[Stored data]
□ □ □ □

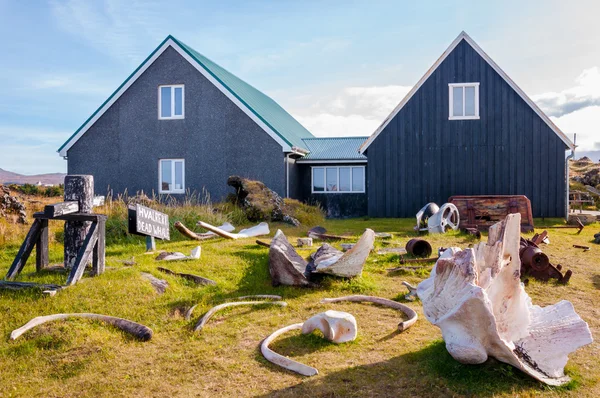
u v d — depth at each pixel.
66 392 4.51
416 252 10.18
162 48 21.92
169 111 22.16
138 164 22.30
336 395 4.26
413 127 19.86
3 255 10.48
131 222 9.05
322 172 23.72
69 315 6.01
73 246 8.21
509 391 4.25
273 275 7.96
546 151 19.19
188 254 9.91
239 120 21.28
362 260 8.11
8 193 16.69
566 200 19.02
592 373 4.64
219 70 25.08
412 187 19.88
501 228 4.92
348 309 6.78
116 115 22.47
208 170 21.64
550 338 4.86
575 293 7.59
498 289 4.91
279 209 16.55
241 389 4.43
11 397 4.42
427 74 19.73
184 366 4.95
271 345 5.43
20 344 5.43
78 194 8.05
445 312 4.61
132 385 4.58
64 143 22.77
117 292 6.87
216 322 6.20
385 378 4.55
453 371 4.55
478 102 19.52
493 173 19.48
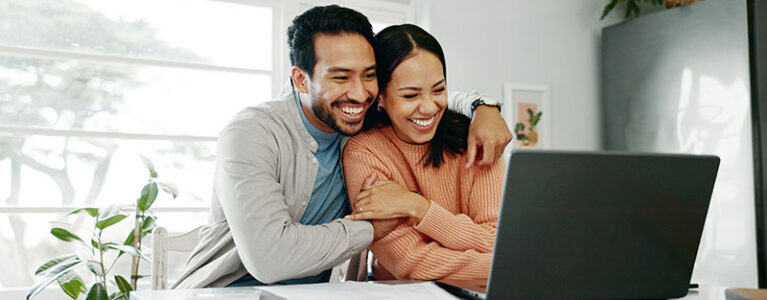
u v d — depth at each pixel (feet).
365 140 4.53
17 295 7.27
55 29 7.71
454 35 9.62
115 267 7.70
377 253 4.31
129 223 7.88
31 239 7.43
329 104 4.07
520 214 2.81
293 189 4.25
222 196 3.92
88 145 7.75
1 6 7.47
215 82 8.45
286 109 4.29
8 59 7.45
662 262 3.11
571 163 2.83
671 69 9.41
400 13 9.50
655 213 3.03
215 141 8.43
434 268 3.96
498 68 9.93
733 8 8.55
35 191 7.48
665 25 9.52
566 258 2.93
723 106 8.66
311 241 3.77
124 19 8.06
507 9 10.07
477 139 4.40
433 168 4.56
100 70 7.89
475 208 4.47
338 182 4.58
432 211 4.02
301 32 4.10
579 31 10.64
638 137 9.92
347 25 4.06
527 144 9.98
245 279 4.29
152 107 8.13
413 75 4.26
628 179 2.94
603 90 10.61
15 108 7.45
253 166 3.86
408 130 4.38
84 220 7.67
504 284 2.88
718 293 3.50
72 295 6.78
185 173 8.24
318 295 3.18
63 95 7.70
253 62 8.65
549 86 10.28
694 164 3.04
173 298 3.08
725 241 8.68
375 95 4.23
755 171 8.27
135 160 7.98
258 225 3.73
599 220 2.94
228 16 8.55
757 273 8.24
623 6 10.99
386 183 4.13
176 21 8.32
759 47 8.31
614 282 3.04
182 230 8.15
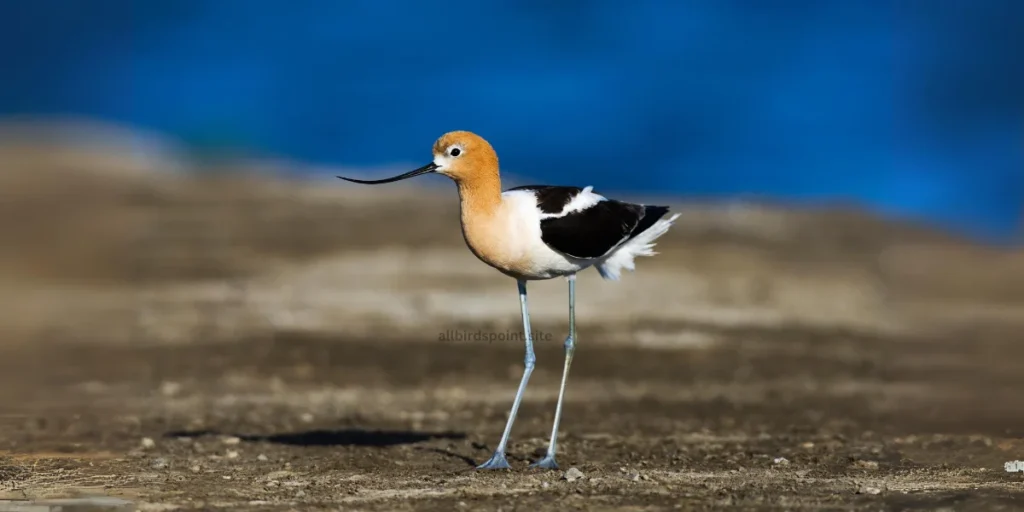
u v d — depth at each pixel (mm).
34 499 8289
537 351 15227
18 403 12586
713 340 15828
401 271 18797
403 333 15992
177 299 17688
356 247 20125
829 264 20141
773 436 11188
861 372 14562
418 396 13211
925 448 10430
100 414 12109
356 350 15203
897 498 8258
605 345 15492
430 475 9219
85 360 14703
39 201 23094
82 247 20469
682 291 18047
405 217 22094
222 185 24781
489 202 9375
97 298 17875
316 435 11250
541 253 9438
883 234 22406
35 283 18609
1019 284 19766
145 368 14328
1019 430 11461
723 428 11656
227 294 17906
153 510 7977
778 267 19547
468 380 13961
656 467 9586
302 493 8531
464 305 17219
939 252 21547
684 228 21797
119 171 25766
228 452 10242
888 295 18641
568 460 9977
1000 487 8664
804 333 16359
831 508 7977
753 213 23375
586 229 9500
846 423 11891
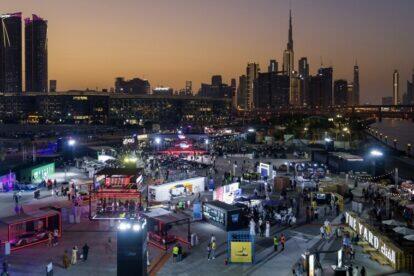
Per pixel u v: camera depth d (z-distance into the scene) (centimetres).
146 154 12531
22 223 5031
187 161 11162
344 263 4181
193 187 7544
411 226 5141
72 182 7975
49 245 4856
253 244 4591
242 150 14088
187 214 6075
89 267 4228
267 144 17038
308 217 5744
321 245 4838
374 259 4375
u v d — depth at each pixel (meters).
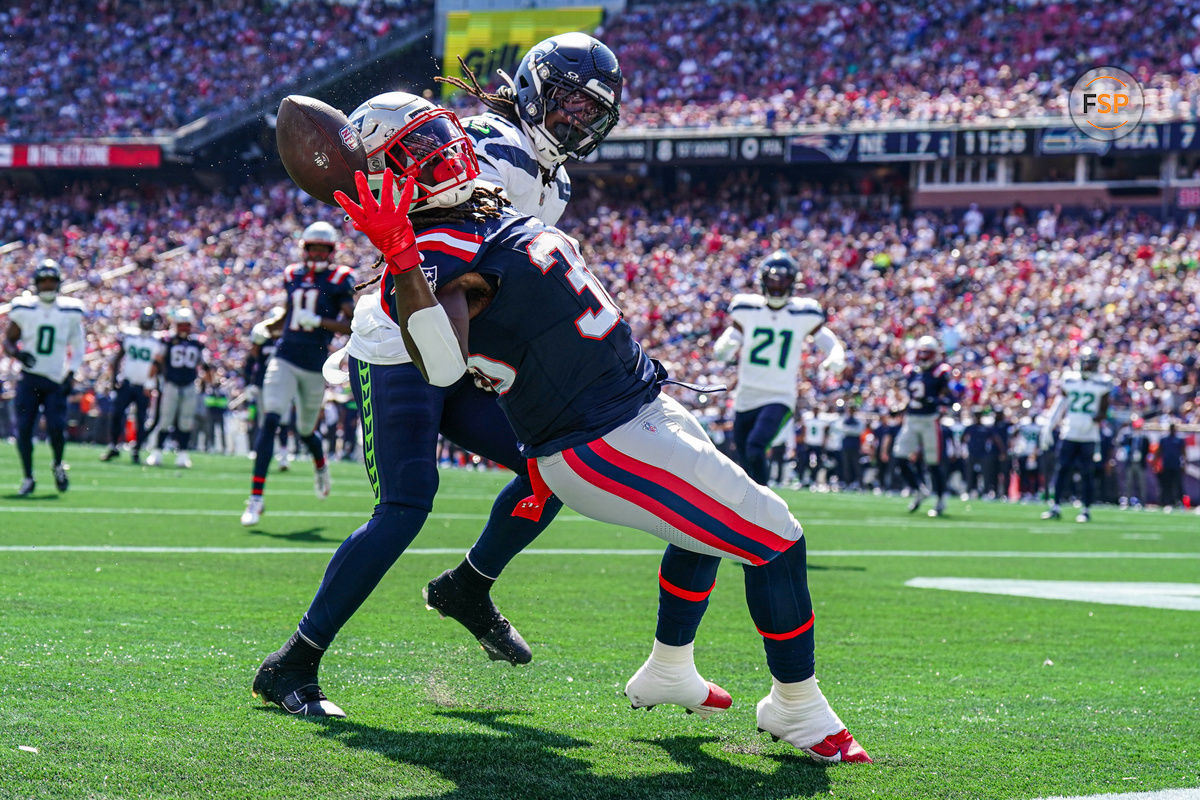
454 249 7.68
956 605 17.25
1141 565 25.14
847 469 62.78
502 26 108.25
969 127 87.38
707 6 106.88
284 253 96.69
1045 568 23.56
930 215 91.06
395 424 9.62
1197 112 83.44
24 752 7.52
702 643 13.08
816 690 8.49
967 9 99.00
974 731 9.49
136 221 103.44
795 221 93.75
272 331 24.86
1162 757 8.80
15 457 44.75
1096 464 59.06
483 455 10.45
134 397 45.22
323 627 9.05
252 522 23.77
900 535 30.22
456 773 7.60
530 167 10.12
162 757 7.61
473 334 7.92
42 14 112.44
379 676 10.58
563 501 8.45
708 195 100.00
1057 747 9.02
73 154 100.88
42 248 101.56
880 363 73.75
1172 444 56.88
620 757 8.25
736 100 100.88
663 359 78.75
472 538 23.42
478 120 10.04
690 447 8.10
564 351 7.92
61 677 9.69
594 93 9.98
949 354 74.69
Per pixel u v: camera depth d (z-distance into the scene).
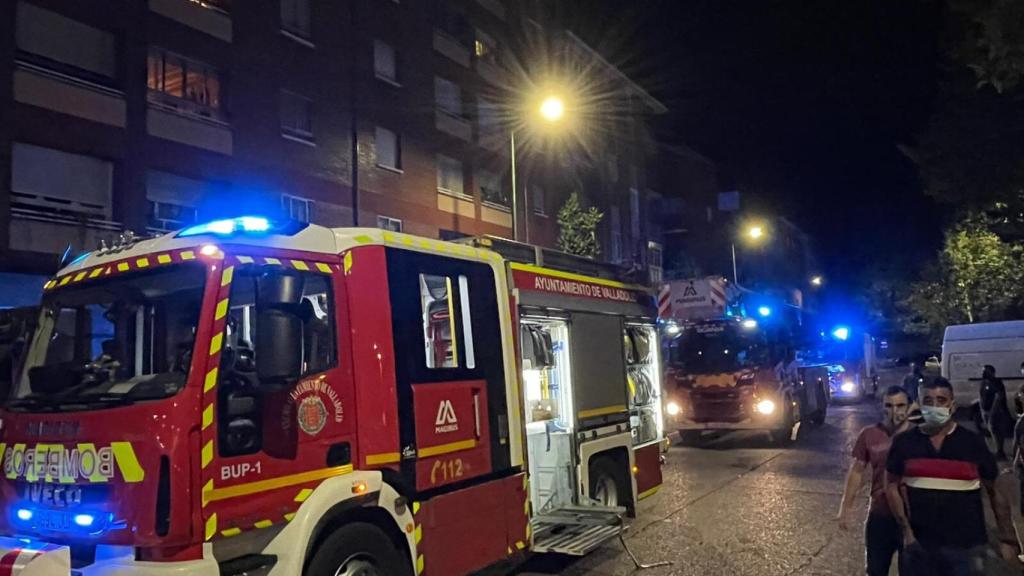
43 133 15.62
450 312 5.88
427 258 5.73
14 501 4.37
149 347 4.32
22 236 15.18
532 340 7.21
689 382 16.17
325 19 23.20
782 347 16.34
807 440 16.88
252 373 4.31
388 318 5.24
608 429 8.05
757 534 8.34
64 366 4.52
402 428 5.17
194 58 18.95
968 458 4.44
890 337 56.59
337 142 23.27
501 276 6.54
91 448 4.09
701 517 9.27
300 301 4.50
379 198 24.73
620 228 40.44
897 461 4.62
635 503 8.39
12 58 15.19
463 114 29.53
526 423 6.97
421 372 5.42
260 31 20.86
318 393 4.66
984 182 17.11
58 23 16.09
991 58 10.02
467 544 5.61
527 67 33.03
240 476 4.15
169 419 3.95
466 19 29.83
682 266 44.66
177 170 18.31
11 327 5.15
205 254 4.29
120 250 4.78
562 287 7.61
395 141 25.95
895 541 5.66
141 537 3.86
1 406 4.67
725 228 53.84
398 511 5.05
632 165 42.53
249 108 20.33
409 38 26.72
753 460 13.99
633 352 9.09
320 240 4.98
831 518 8.99
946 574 4.40
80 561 4.05
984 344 18.69
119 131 17.06
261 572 4.19
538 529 6.91
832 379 26.80
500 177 31.34
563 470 7.50
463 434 5.71
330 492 4.54
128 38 17.36
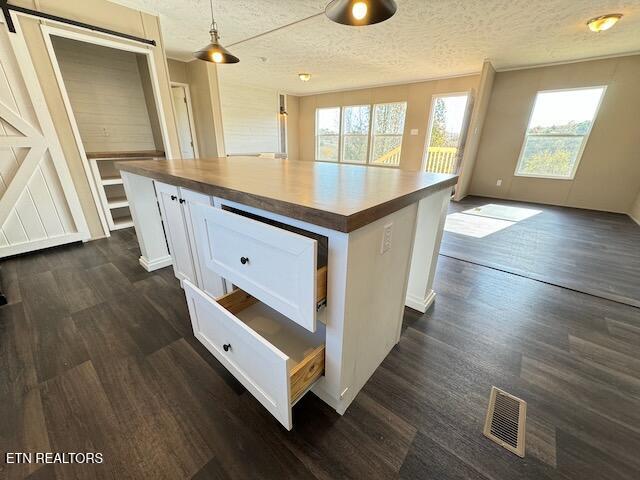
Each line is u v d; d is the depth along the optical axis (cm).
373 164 688
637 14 258
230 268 110
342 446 95
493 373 128
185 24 305
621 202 420
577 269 236
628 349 144
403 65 453
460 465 90
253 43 358
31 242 252
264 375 87
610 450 95
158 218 218
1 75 214
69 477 85
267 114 691
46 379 120
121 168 189
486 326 162
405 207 104
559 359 137
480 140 517
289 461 91
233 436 98
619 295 196
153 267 222
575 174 446
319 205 77
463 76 511
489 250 276
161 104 307
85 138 368
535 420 106
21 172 237
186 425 102
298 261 79
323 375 102
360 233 79
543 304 184
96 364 129
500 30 300
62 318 162
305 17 281
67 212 268
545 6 245
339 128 717
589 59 400
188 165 176
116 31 260
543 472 88
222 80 585
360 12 143
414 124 593
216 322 103
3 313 167
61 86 244
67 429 99
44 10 222
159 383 119
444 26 292
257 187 104
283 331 122
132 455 92
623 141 402
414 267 170
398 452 94
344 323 87
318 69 485
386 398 114
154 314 167
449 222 369
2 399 111
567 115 437
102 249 265
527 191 494
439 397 115
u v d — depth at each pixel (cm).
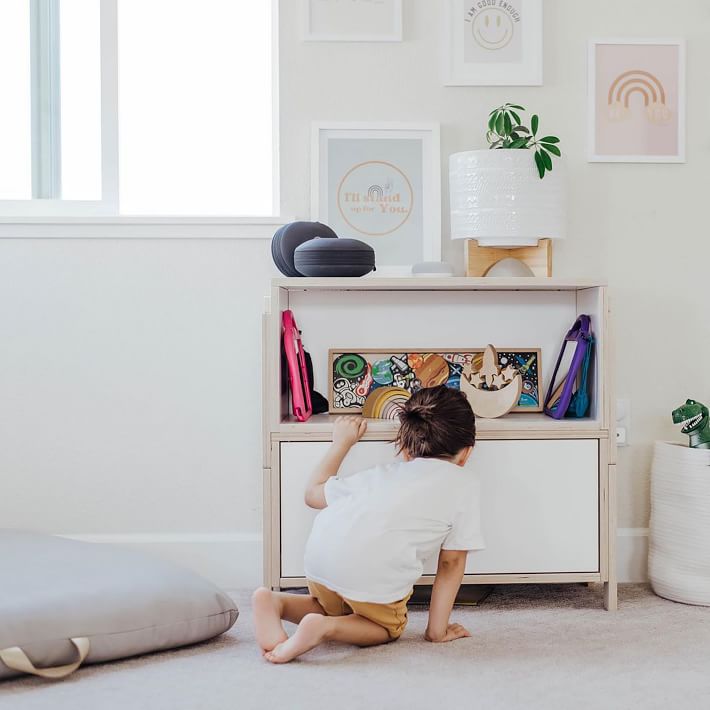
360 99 231
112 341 232
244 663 166
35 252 231
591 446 204
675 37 234
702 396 237
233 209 255
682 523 212
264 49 254
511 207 212
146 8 253
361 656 170
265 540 202
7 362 232
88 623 163
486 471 203
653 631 188
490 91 232
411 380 231
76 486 233
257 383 233
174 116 254
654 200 235
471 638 183
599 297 207
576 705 145
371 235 231
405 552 172
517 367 232
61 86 246
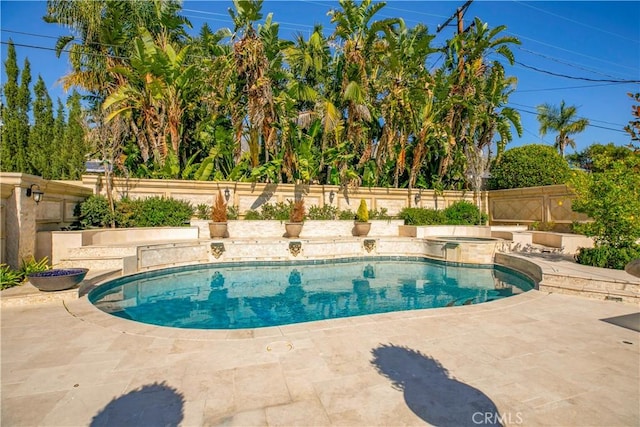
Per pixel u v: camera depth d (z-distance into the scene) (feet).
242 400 9.57
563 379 10.92
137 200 41.09
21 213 24.11
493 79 57.11
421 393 10.00
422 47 52.80
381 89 54.29
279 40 48.42
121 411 9.05
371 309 22.97
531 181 55.11
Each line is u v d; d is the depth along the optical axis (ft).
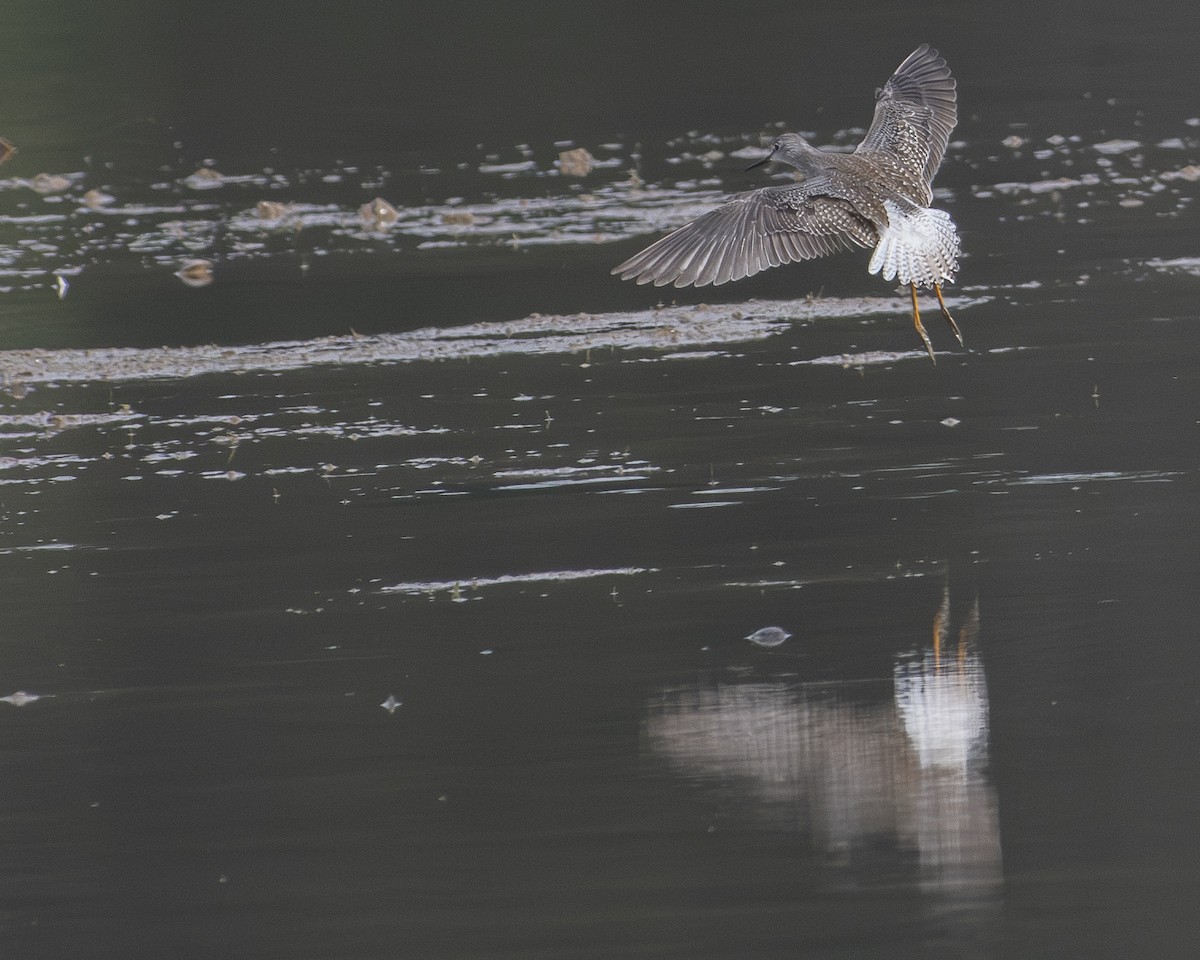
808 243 31.83
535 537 43.47
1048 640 36.14
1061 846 28.58
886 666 35.24
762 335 61.72
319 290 69.72
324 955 26.48
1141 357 55.98
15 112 108.68
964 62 111.65
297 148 98.78
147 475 49.47
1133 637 36.04
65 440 52.95
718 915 26.96
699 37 121.90
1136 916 26.55
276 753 32.86
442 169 92.27
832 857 28.63
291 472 49.26
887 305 64.59
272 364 60.29
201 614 39.47
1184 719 32.45
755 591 39.42
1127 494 44.29
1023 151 89.86
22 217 84.99
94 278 72.74
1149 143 89.81
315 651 37.24
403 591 40.40
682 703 33.99
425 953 26.27
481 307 66.39
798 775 31.24
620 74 112.37
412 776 31.73
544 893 27.81
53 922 27.61
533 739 32.89
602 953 26.17
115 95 112.27
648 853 28.89
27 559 43.14
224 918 27.50
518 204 83.46
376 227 80.89
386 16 131.13
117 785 31.89
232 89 113.19
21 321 66.08
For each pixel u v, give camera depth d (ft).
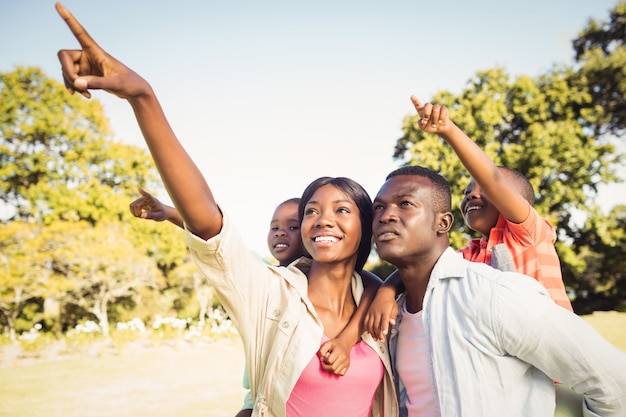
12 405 27.68
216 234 6.14
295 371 6.77
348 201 7.50
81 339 45.75
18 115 65.87
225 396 28.91
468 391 6.31
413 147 57.41
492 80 61.00
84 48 4.51
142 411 26.17
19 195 65.16
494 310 6.32
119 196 64.44
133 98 4.82
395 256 7.09
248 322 6.93
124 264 56.34
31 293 52.95
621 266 61.82
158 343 46.44
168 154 5.25
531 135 59.26
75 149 68.18
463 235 55.42
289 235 11.72
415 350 7.11
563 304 8.67
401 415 7.33
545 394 6.47
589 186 61.41
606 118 63.46
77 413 26.09
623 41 65.87
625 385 6.12
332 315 7.44
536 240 8.68
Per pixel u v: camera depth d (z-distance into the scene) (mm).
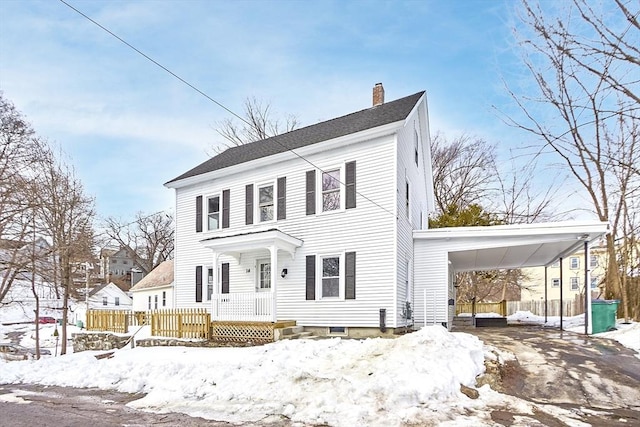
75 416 6738
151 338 14617
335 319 13883
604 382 7957
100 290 46156
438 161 33312
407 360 7883
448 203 32250
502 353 9703
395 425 5801
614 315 14133
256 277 16016
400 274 13648
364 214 13773
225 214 17156
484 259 18703
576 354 10000
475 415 6152
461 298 33219
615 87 6969
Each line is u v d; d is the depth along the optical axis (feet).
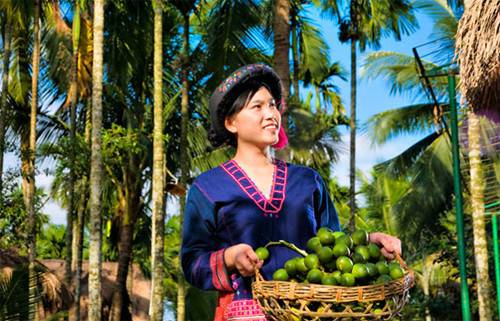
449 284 73.05
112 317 57.88
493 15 14.92
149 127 56.39
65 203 60.70
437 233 64.85
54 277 46.24
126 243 57.11
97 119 35.27
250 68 7.06
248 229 6.68
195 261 6.59
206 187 6.88
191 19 57.72
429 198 62.49
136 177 55.06
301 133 43.86
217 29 44.62
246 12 43.70
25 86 54.95
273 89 7.27
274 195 6.80
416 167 64.49
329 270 5.93
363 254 5.99
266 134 6.95
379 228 78.64
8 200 39.91
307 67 68.74
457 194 23.89
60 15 52.01
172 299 73.41
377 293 5.44
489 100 16.35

□ □ □ □

- **Your objective**
All lines above from the one holding "689 382 16.17" to the one holding "946 574 4.40", inclusive, are to be copied exactly; no other line is wanted.

- **Answer space**
689 382 16.17
325 19 23.20
782 347 16.34
807 440 16.88
252 373 4.31
388 318 5.24
608 429 8.05
757 534 8.34
64 366 4.52
402 428 5.17
194 58 18.95
968 458 4.44
890 337 56.59
337 142 23.27
501 276 6.54
91 448 4.09
701 517 9.27
300 301 4.50
379 198 24.73
620 228 40.44
897 461 4.62
635 503 8.39
12 58 15.19
463 114 29.53
526 423 6.97
421 372 5.42
260 31 20.86
318 393 4.66
984 182 17.11
58 23 16.09
991 58 10.02
467 544 5.61
527 67 33.03
240 476 4.15
169 419 3.95
466 19 29.83
682 266 44.66
177 170 18.31
11 327 5.15
205 254 4.29
120 250 4.78
562 287 7.61
395 141 25.95
895 541 5.66
141 537 3.86
1 406 4.67
725 228 53.84
398 511 5.05
632 165 42.53
249 108 20.33
409 38 26.72
753 460 13.99
633 352 9.09
320 240 4.98
831 518 8.99
946 574 4.40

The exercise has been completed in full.